Das Machtwort

06:30 Uhr, Grube lacht (?) Ich bin mir für den Moment nicht sicher ob der nur irgendwas lustiges träumt, oder ich selber nur geträumt habe, daß Grube lacht. Vorsichtig und ohne mich zu bewegen, was für Grube ein willkommenes Signal wäre die Nachtruhe als offiziell beendet zu betrachten, blinzele ich nach links. Grube liegt grinsend und mit Kopfhörern auf den Ohren im Bett. Gut, der ist im Prinzip 'beschäftigt' und die Chancen stehen gut, das Ende der Nachtruhe doch noch etwas hinauszuzögern.

07:20 Uhr, ich werde wieder aus dem Schlaf gerissen. Diesmal aber nicht durch meinen lachenden 'Mitbewohner' sondern durch ziemlichen Lärm aus dem Salon bzw. der Kombüse. Der Smutje kann das meines Erachtens nicht sein. Der war gestern viel zu besoffen um jetzt schon wieder zu funktionieren. Dieter ist in der Regel um diese Uhrzeit auch noch nicht in der senkrechten Position anzutreffen. Das kann also nur Holger oder Quaddel sein. Holger weil die Angel ruft und Quaddel weil er entweder 'ne Fressattacke hatte, oder die Altersboshaftigkeit eines Ü-60'jährigen ihn aus dem Bett getrieben hat .

07:46 Uhr, es wird immer lauter. Jetzt reicht's, ich muss ein 'Machtwort' sprechen.

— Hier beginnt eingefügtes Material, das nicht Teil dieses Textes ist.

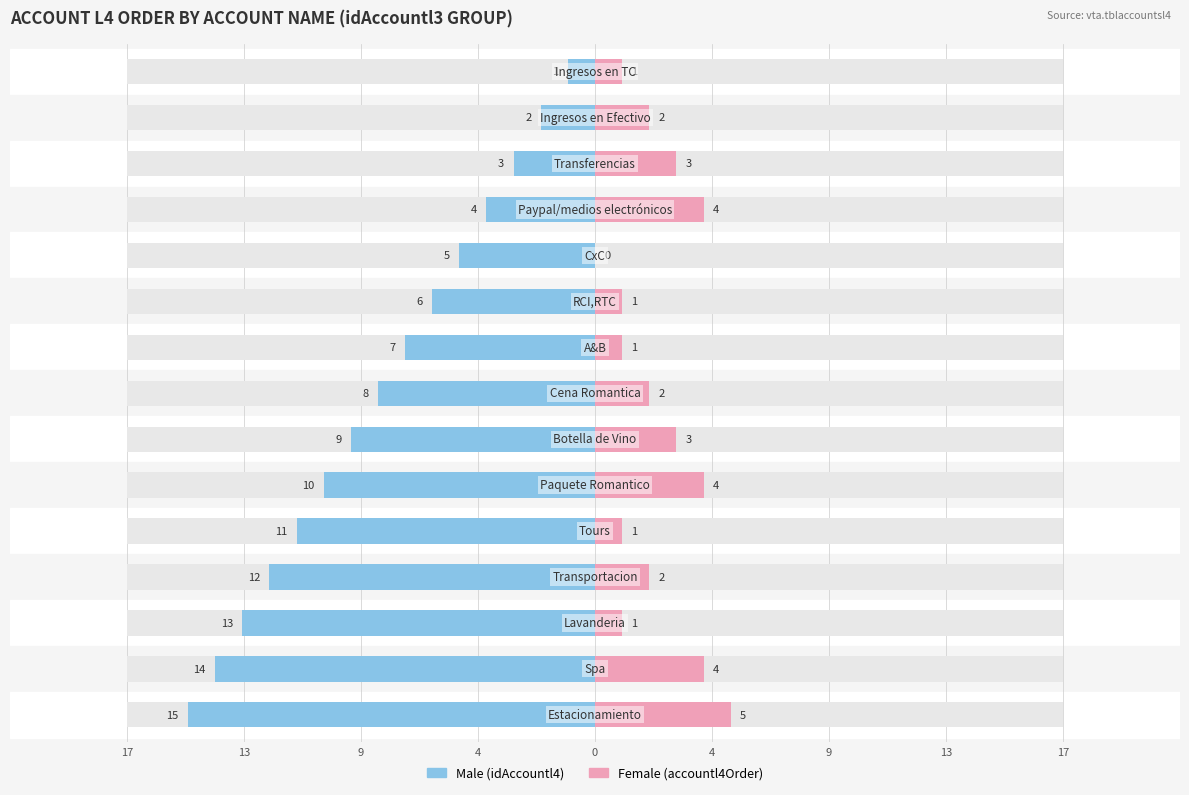

What are all the series names shown in the legend?

Male, Female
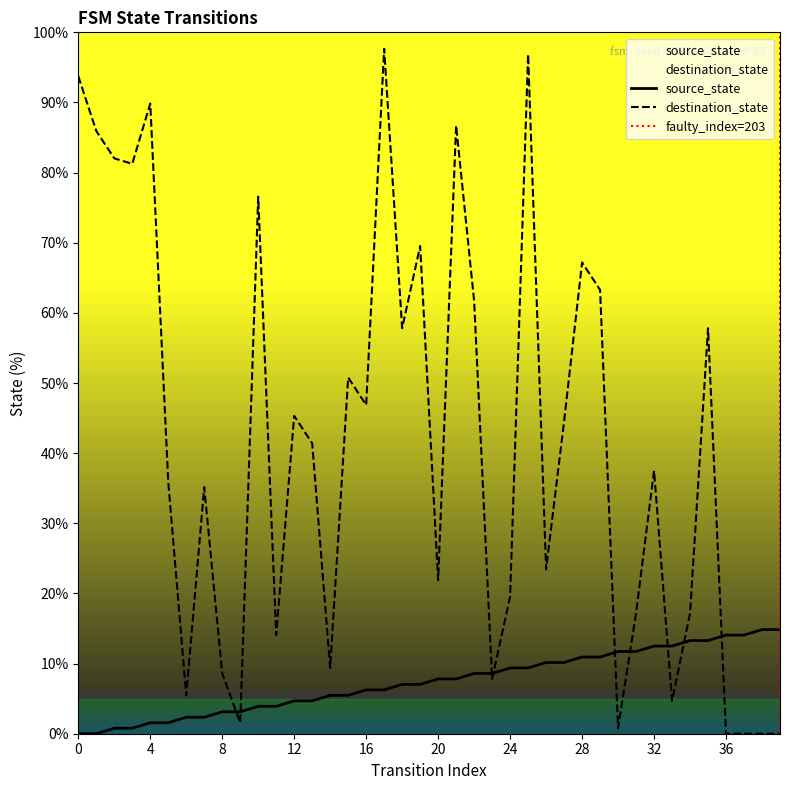

Count the number of data series in this chart.

2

Wutentbrannt und mit den Worten:"Es gibt hier Individuen an Bord, die den ganzen Tag pennen, kaum am öffentlichen Leben teilnehmen um dann zu nachtschlafender Zeit den Leuten auf den Sack gehen zu können!!!" reiße ich die Kajüten-Tür auf. Etwas überrascht und erschrocken von diesen Worten blicken mich zwei Augenpaare an. (Es bedarf nicht wirklich viel Intelligenz um herauszufinden wem diese gehören.) Rums!! Tür wieder zu.  


       Lädierte Nasen, Fehlalarme und Rohrsperren

08:14 Uhr, Quaddel deckt den Frühstückstisch. Entweder um sich einzukratzen oder um nicht untätig rumzusitzen zu müssen. Er erzählt, daß er auf die Uhr geschaut hat und es 'schon' zehn nach acht war. "Klasse, schon so spät, jetzt 'darf' ich aufstehen! ". Der Hirni Hat seine Uhr nicht umgestellt. Mal abgesehen davon, daß die Uhren in Irland sowieso anders gehen, ist es hier nämlich um diese Zeit erst 07:10 Uhr.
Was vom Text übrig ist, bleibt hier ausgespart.